Прежде я способен был остановиться, притормозить, отдаться течению жизни. Когда кончалась очередная любовная история — очередной «опыт», — я умел размышлять и спокойно оценивать его, одновременно устремляясь в будущее: родившиеся под знаком Стрельца вечно куда-то торопятся. Для меня в этом была своего рода защитная мораль, заставлявшая избегать людей и мест, которых коснулся конформизм или строго установленный порядок. Я начинал сходить с ума, почувствовав над собой чью-то власть, хотя мне и нравилось испытывать собственное могущество над другими людьми.

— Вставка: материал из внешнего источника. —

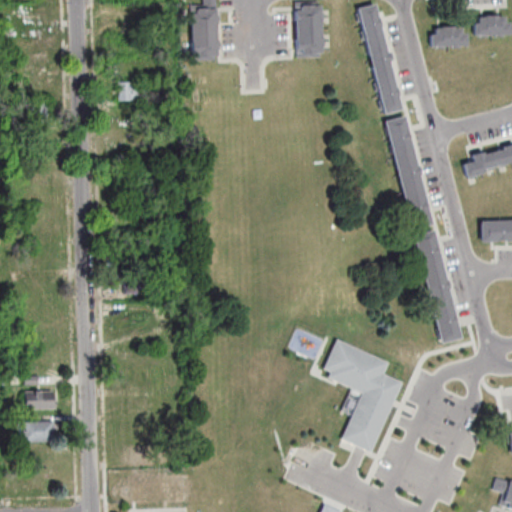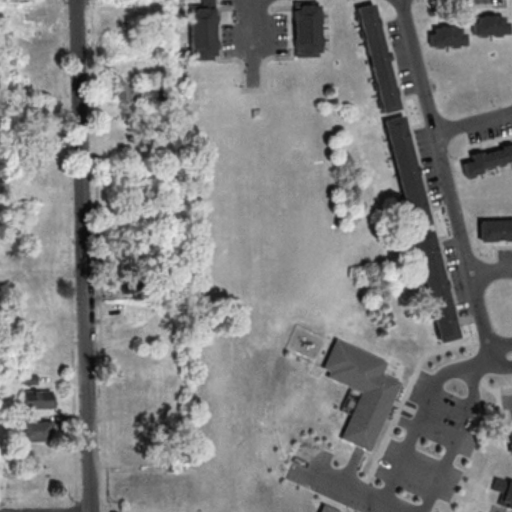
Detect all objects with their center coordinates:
building: (308, 17)
building: (489, 24)
building: (306, 28)
building: (483, 28)
building: (499, 28)
building: (202, 29)
road: (255, 29)
building: (204, 32)
building: (446, 35)
building: (441, 39)
building: (458, 39)
building: (309, 44)
building: (377, 57)
building: (34, 60)
building: (380, 61)
building: (133, 90)
building: (130, 93)
building: (167, 93)
building: (40, 110)
building: (39, 113)
road: (473, 124)
building: (511, 151)
building: (504, 158)
building: (486, 159)
building: (489, 162)
building: (475, 169)
building: (406, 171)
building: (409, 175)
road: (447, 181)
building: (494, 229)
building: (506, 233)
building: (490, 234)
building: (137, 241)
building: (141, 243)
road: (72, 252)
road: (85, 255)
road: (101, 255)
road: (492, 272)
building: (135, 284)
building: (435, 285)
building: (136, 287)
building: (438, 288)
road: (497, 357)
road: (468, 370)
building: (31, 381)
road: (474, 386)
building: (360, 391)
building: (363, 394)
building: (36, 398)
road: (508, 400)
building: (40, 401)
building: (37, 430)
building: (39, 433)
building: (509, 440)
building: (511, 443)
road: (338, 478)
building: (503, 492)
building: (504, 492)
road: (92, 496)
road: (104, 497)
road: (42, 498)
road: (394, 503)
road: (78, 509)
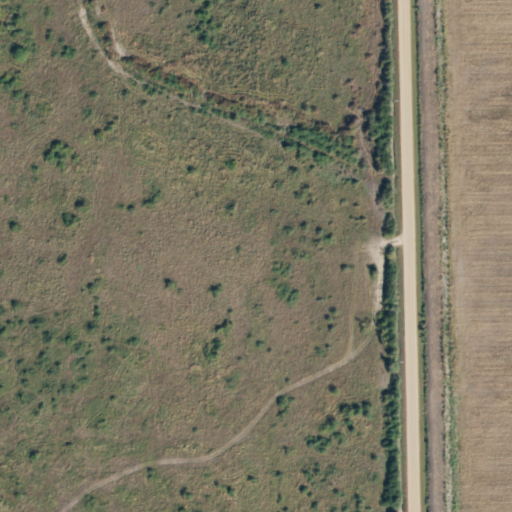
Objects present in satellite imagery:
road: (411, 256)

Меня вела исступленная жажда новизны, и ни на что иное я был просто не годен. Эта необходимость движения, ставшая во мне как бы инстинктом самосохранения, сыграет со мной злую шутку, заключив в абсолютную неподвижность: куда идти, если тебе кажется, что ты прошел уже всеми путями, все попробовал?
Съемки состоялись, но я ничего не могу вспомнить, кроме каких-то людей, двигавшихся передо мной и вокруг камеры на фоне африканских пейзажей под почти белым от жары небом.
Группа распалась, марокканцы вернулись домой, французы улетели в Париж. Я решил остаться, взять напрокат машину и покататься по стране. Три дня спустя я позвонил в лабораторию: пленки проявили, все вроде бы было в порядке, хотя на двух кадрах обнаружились царапины. Я профессиональный оператор, но в который уже раз мысль о том, что ничтожная невидимая пылинка, попавшая в объектив, грозила уничтожить целые сцены любви, смерти, схваток и предательств, повергла меня в ужас. Художник может пустить в ход ластик, даже разорвать рисунок и начать творить заново, но киношник скован, на него давит чудовищная сложность процесса съемок: десятки посредников, помощников, рабочих, техников, немыслимые суммы денег…
Я сидел за рулем настоящей машины, но напоминал сам себе американского актера, играющего сцену не в автомобиле, а в голливудской декорации. Надо мной было настоящее небо, позади оставалась реальная дорога, менялись пейзажи, но во всем этом было, пожалуй, не больше подлинности, чем в «плюрах»,[6]
проецируемых на экран из-за задней боковой стенки «плимута» образца 1950 года.